Saved entries
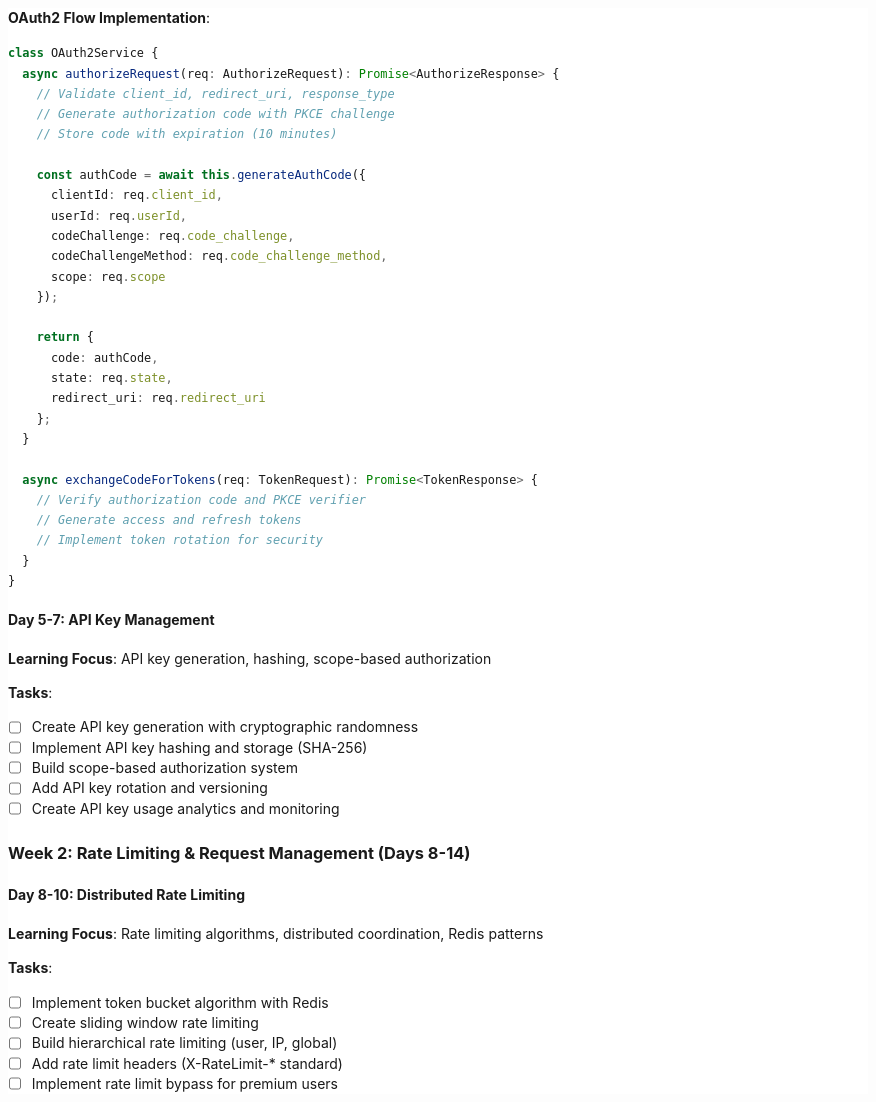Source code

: **OAuth2 Flow Implementation**:
```typescript
class OAuth2Service {
  async authorizeRequest(req: AuthorizeRequest): Promise<AuthorizeResponse> {
    // Validate client_id, redirect_uri, response_type
    // Generate authorization code with PKCE challenge
    // Store code with expiration (10 minutes)
    
    const authCode = await this.generateAuthCode({
      clientId: req.client_id,
      userId: req.userId,
      codeChallenge: req.code_challenge,
      codeChallengeMethod: req.code_challenge_method,
      scope: req.scope
    });
    
    return {
      code: authCode,
      state: req.state,
      redirect_uri: req.redirect_uri
    };
  }
  
  async exchangeCodeForTokens(req: TokenRequest): Promise<TokenResponse> {
    // Verify authorization code and PKCE verifier
    // Generate access and refresh tokens
    // Implement token rotation for security
  }
}
```

#### Day 5-7: API Key Management
**Learning Focus**: API key generation, hashing, scope-based authorization

**Tasks**:
- [ ] Create API key generation with cryptographic randomness
- [ ] Implement API key hashing and storage (SHA-256)
- [ ] Build scope-based authorization system
- [ ] Add API key rotation and versioning
- [ ] Create API key usage analytics and monitoring

### Week 2: Rate Limiting & Request Management (Days 8-14)

#### Day 8-10: Distributed Rate Limiting
**Learning Focus**: Rate limiting algorithms, distributed coordination, Redis patterns

**Tasks**:
- [ ] Implement token bucket algorithm with Redis
- [ ] Create sliding window rate limiting
- [ ] Build hierarchical rate limiting (user, IP, global)
- [ ] Add rate limit headers (X-RateLimit-* standard)
- [ ] Implement rate limit bypass for premium users
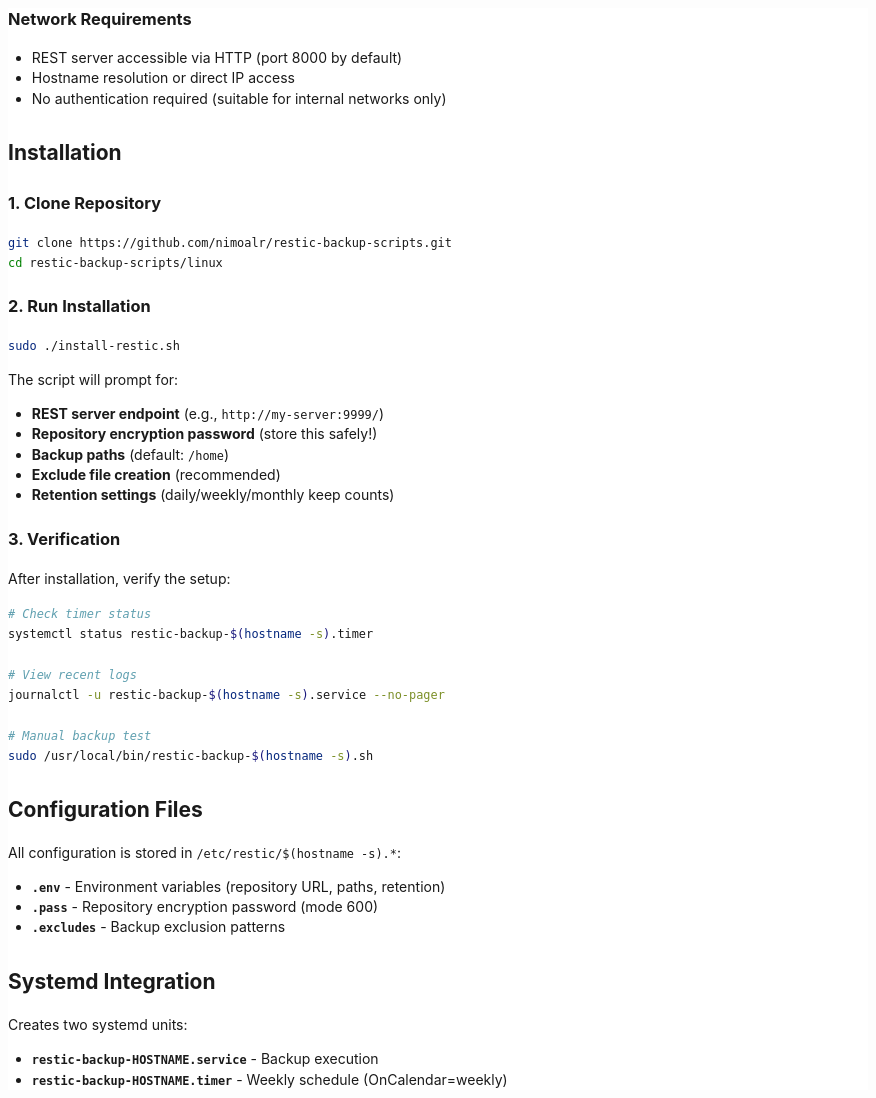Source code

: ### Network Requirements
- REST server accessible via HTTP (port 8000 by default)
- Hostname resolution or direct IP access
- No authentication required (suitable for internal networks only)

## Installation

### 1. Clone Repository
```bash
git clone https://github.com/nimoalr/restic-backup-scripts.git
cd restic-backup-scripts/linux
```

### 2. Run Installation
```bash
sudo ./install-restic.sh
```

The script will prompt for:
- **REST server endpoint** (e.g., `http://my-server:9999/`)
- **Repository encryption password** (store this safely!)
- **Backup paths** (default: `/home`)
- **Exclude file creation** (recommended)
- **Retention settings** (daily/weekly/monthly keep counts)

### 3. Verification
After installation, verify the setup:
```bash
# Check timer status
systemctl status restic-backup-$(hostname -s).timer

# View recent logs
journalctl -u restic-backup-$(hostname -s).service --no-pager

# Manual backup test
sudo /usr/local/bin/restic-backup-$(hostname -s).sh
```

## Configuration Files

All configuration is stored in `/etc/restic/$(hostname -s).*`:

- **`.env`** - Environment variables (repository URL, paths, retention)
- **`.pass`** - Repository encryption password (mode 600)
- **`.excludes`** - Backup exclusion patterns

## Systemd Integration

Creates two systemd units:
- **`restic-backup-HOSTNAME.service`** - Backup execution
- **`restic-backup-HOSTNAME.timer`** - Weekly schedule (OnCalendar=weekly)
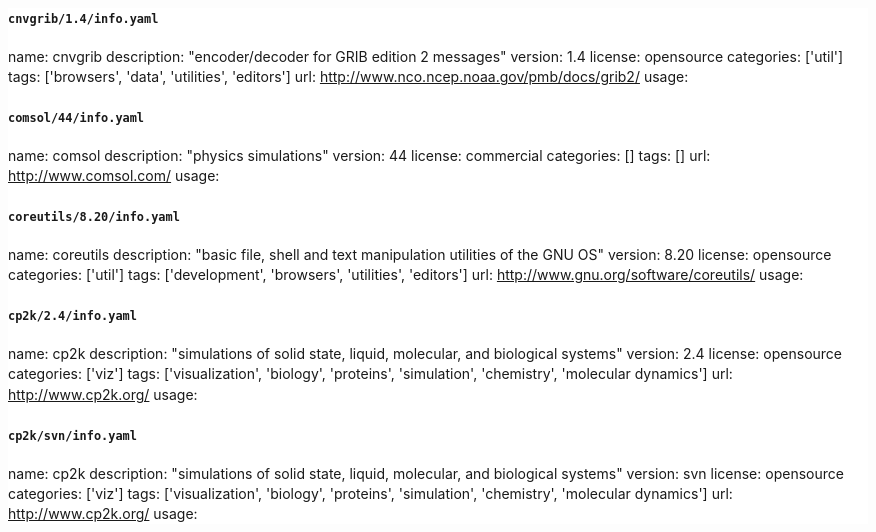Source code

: #### `cnvgrib/1.4/info.yaml`

name: cnvgrib
description: "encoder/decoder for GRIB edition 2 messages"
version: 1.4
license: opensource
categories: ['util']
tags: ['browsers', 'data', 'utilities', 'editors']
url: http://www.nco.ncep.noaa.gov/pmb/docs/grib2/
usage:

#### `comsol/44/info.yaml`

name: comsol
description: "physics simulations"
version: 44
license: commercial
categories: []
tags: []
url: http://www.comsol.com/
usage:

#### `coreutils/8.20/info.yaml`

name: coreutils
description: "basic file, shell and text manipulation utilities of the GNU OS"
version: 8.20
license: opensource
categories: ['util']
tags: ['development', 'browsers', 'utilities', 'editors']
url: http://www.gnu.org/software/coreutils/
usage:

#### `cp2k/2.4/info.yaml`

name: cp2k
description: "simulations of solid state, liquid, molecular, and biological systems"
version: 2.4
license: opensource
categories: ['viz']
tags: ['visualization', 'biology', 'proteins', 'simulation', 'chemistry', 'molecular dynamics']
url: http://www.cp2k.org/
usage:

#### `cp2k/svn/info.yaml`

name: cp2k
description: "simulations of solid state, liquid, molecular, and biological systems"
version: svn
license: opensource
categories: ['viz']
tags: ['visualization', 'biology', 'proteins', 'simulation', 'chemistry', 'molecular dynamics']
url: http://www.cp2k.org/
usage:
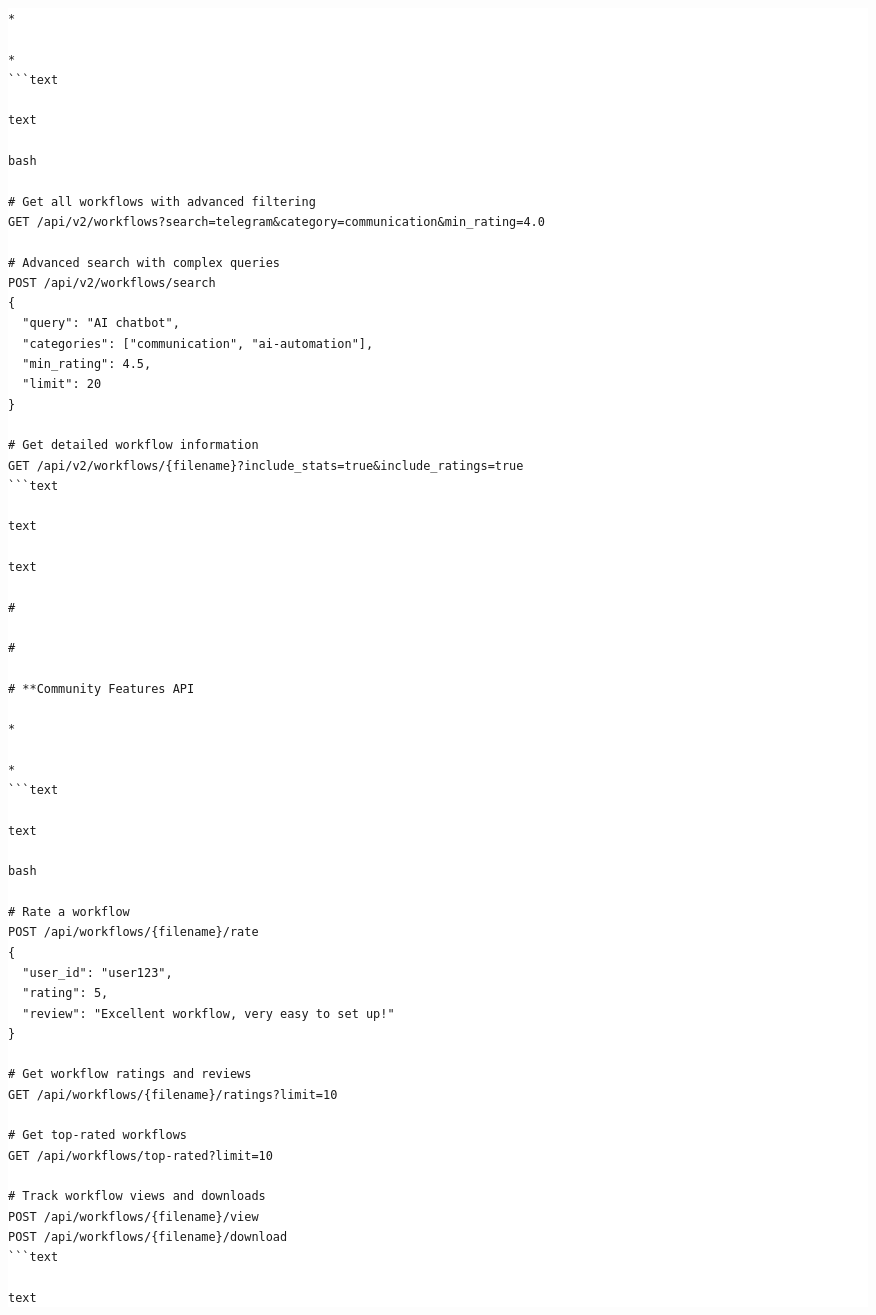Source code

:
 ```text
*

*
```text

text

bash

# Get all workflows with advanced filtering
GET /api/v2/workflows?search=telegram&category=communication&min_rating=4.0

# Advanced search with complex queries
POST /api/v2/workflows/search
{
  "query": "AI chatbot",
  "categories": ["communication", "ai-automation"],
  "min_rating": 4.5,
  "limit": 20
}

# Get detailed workflow information
GET /api/v2/workflows/{filename}?include_stats=true&include_ratings=true
```text

text

text

#

#

# **Community Features API

*

*
```text

text

bash

# Rate a workflow
POST /api/workflows/{filename}/rate
{
  "user_id": "user123",
  "rating": 5,
  "review": "Excellent workflow, very easy to set up!"
}

# Get workflow ratings and reviews
GET /api/workflows/{filename}/ratings?limit=10

# Get top-rated workflows
GET /api/workflows/top-rated?limit=10

# Track workflow views and downloads
POST /api/workflows/{filename}/view
POST /api/workflows/{filename}/download
```text

text
```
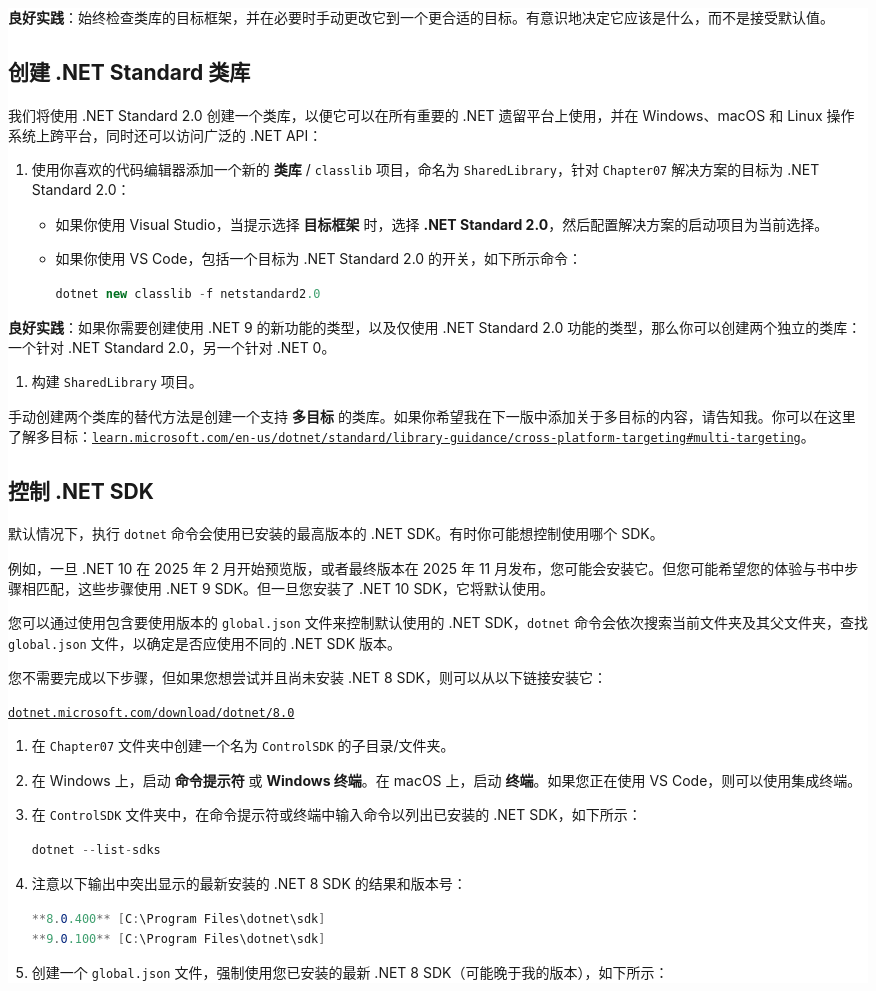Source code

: **良好实践**：始终检查类库的目标框架，并在必要时手动更改它到一个更合适的目标。有意识地决定它应该是什么，而不是接受默认值。

## 创建 .NET Standard 类库

我们将使用 .NET Standard 2.0 创建一个类库，以便它可以在所有重要的 .NET 遗留平台上使用，并在 Windows、macOS 和 Linux 操作系统上跨平台，同时还可以访问广泛的 .NET API：

1.  使用你喜欢的代码编辑器添加一个新的 **类库** / `classlib` 项目，命名为 `SharedLibrary`，针对 `Chapter07` 解决方案的目标为 .NET Standard 2.0：

    +   如果你使用 Visual Studio，当提示选择 **目标框架** 时，选择 **.NET Standard 2.0**，然后配置解决方案的启动项目为当前选择。

    +   如果你使用 VS Code，包括一个目标为 .NET Standard 2.0 的开关，如下所示命令：

        ```cs
        dotnet new classlib -f netstandard2.0 
        ```

**良好实践**：如果你需要创建使用 .NET 9 的新功能的类型，以及仅使用 .NET Standard 2.0 功能的类型，那么你可以创建两个独立的类库：一个针对 .NET Standard 2.0，另一个针对 .NET 0。

1.  构建 `SharedLibrary` 项目。

手动创建两个类库的替代方法是创建一个支持 **多目标** 的类库。如果你希望我在下一版中添加关于多目标的内容，请告知我。你可以在这里了解多目标：[`learn.microsoft.com/en-us/dotnet/standard/library-guidance/cross-platform-targeting#multi-targeting`](https://learn.microsoft.com/en-us/dotnet/standard/library-guidance/cross-platform-targeting#multi-targeting)。

## 控制 .NET SDK

默认情况下，执行 `dotnet` 命令会使用已安装的最高版本的 .NET SDK。有时你可能想控制使用哪个 SDK。

例如，一旦 .NET 10 在 2025 年 2 月开始预览版，或者最终版本在 2025 年 11 月发布，您可能会安装它。但您可能希望您的体验与书中步骤相匹配，这些步骤使用 .NET 9 SDK。但一旦您安装了 .NET 10 SDK，它将默认使用。

您可以通过使用包含要使用版本的 `global.json` 文件来控制默认使用的 .NET SDK，`dotnet` 命令会依次搜索当前文件夹及其父文件夹，查找 `global.json` 文件，以确定是否应使用不同的 .NET SDK 版本。

您不需要完成以下步骤，但如果您想尝试并且尚未安装 .NET 8 SDK，则可以从以下链接安装它：

[`dotnet.microsoft.com/download/dotnet/8.0`](https://dotnet.microsoft.com/download/dotnet/8.0)

1.  在 `Chapter07` 文件夹中创建一个名为 `ControlSDK` 的子目录/文件夹。

1.  在 Windows 上，启动 **命令提示符** 或 **Windows 终端**。在 macOS 上，启动 **终端**。如果您正在使用 VS Code，则可以使用集成终端。

1.  在 `ControlSDK` 文件夹中，在命令提示符或终端中输入命令以列出已安装的 .NET SDK，如下所示：

    ```cs
    dotnet --list-sdks 
    ```

1.  注意以下输出中突出显示的最新安装的 .NET 8 SDK 的结果和版本号：

    ```cs
    **8.0.400** [C:\Program Files\dotnet\sdk]
    **9.0.100** [C:\Program Files\dotnet\sdk] 
    ```

1.  创建一个 `global.json` 文件，强制使用您已安装的最新 .NET 8 SDK（可能晚于我的版本），如下所示：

Task description:
Find "SharedLibrary" in the data above. Report each line where it appears.

Response to the exercise:
1.  使用你喜欢的代码编辑器添加一个新的 **类库** / `classlib` 项目，命名为 `SharedLibrary`，针对 `Chapter07` 解决方案的目标为 .NET Standard 2.0：
1.  构建 `SharedLibrary` 项目。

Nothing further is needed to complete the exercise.